___ DATA TO USE

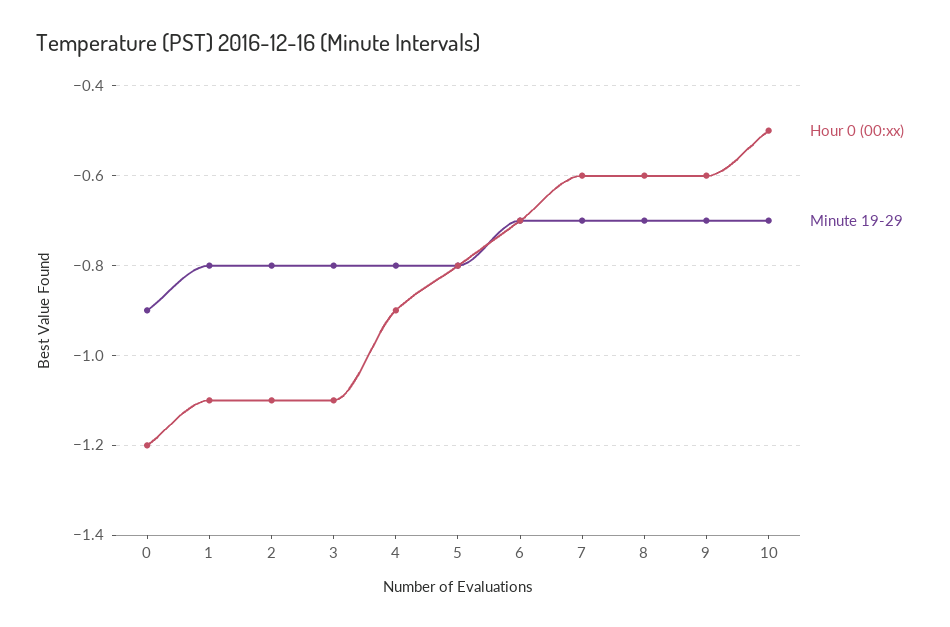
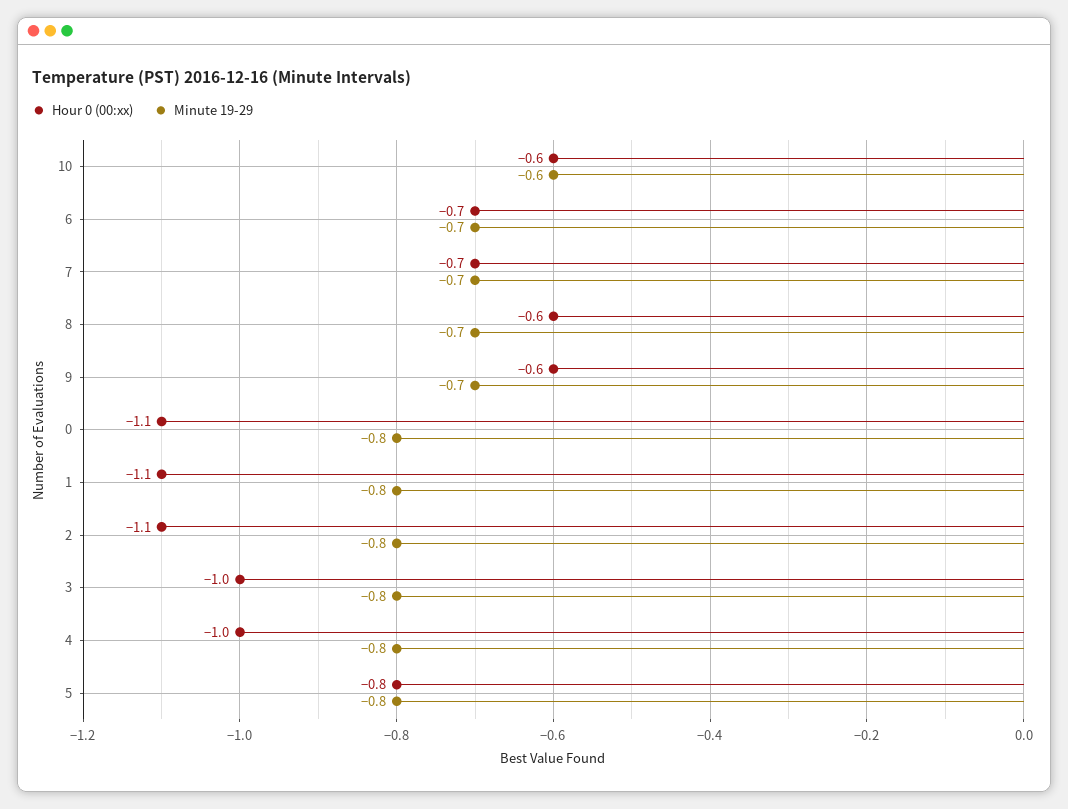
Hour 0 (00:xx), 0: -1.2 -> -1.1
Minute 19-29, 0: -0.9 -> -0.8
Hour 0 (00:xx), 3: -1.1 -> -1
Hour 0 (00:xx), 4: -0.9 -> -1
Hour 0 (00:xx), 7: -0.6 -> -0.7
Hour 0 (00:xx), 10: -0.5 -> -0.6
Minute 19-29, 10: -0.7 -> -0.6

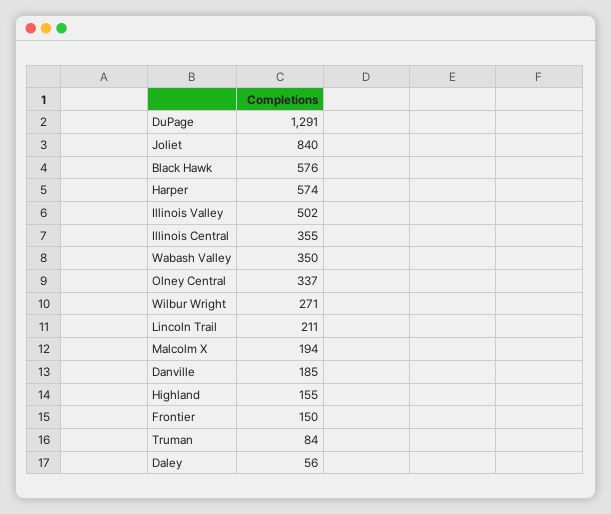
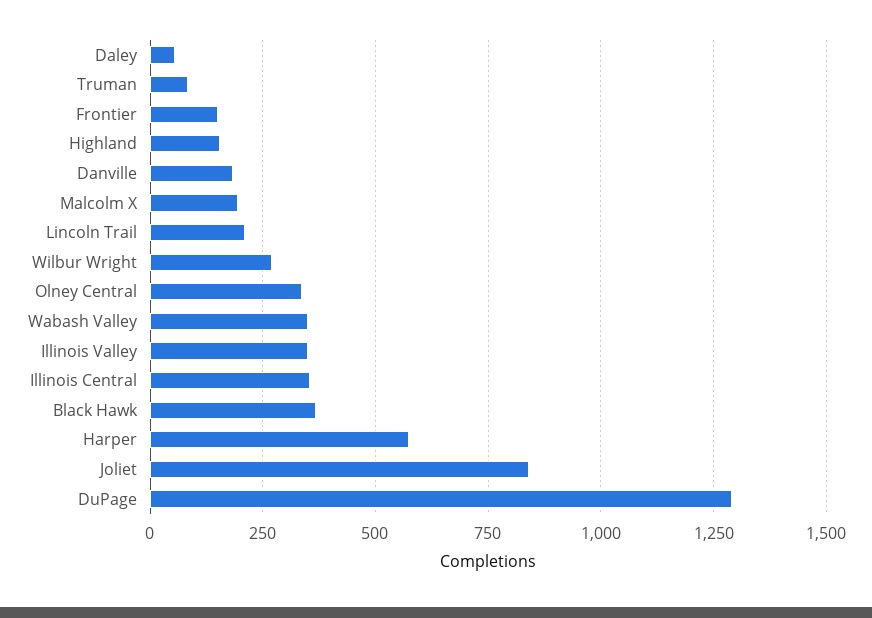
Black Hawk: 576 -> 375
Illinois Valley: 502 -> 350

______

[EXERCISE REQUIREMENTS] If a picture falls within the span, leave it out, and reproduce exactly the lines from the one containing "Minute 19-29, 0: -0.9 -> -0.8" through the end of the material, and no others.

[ANSWER SPACE]
Minute 19-29, 0: -0.9 -> -0.8
Hour 0 (00:xx), 3: -1.1 -> -1
Hour 0 (00:xx), 4: -0.9 -> -1
Hour 0 (00:xx), 7: -0.6 -> -0.7
Hour 0 (00:xx), 10: -0.5 -> -0.6
Minute 19-29, 10: -0.7 -> -0.6

Black Hawk: 576 -> 375
Illinois Valley: 502 -> 350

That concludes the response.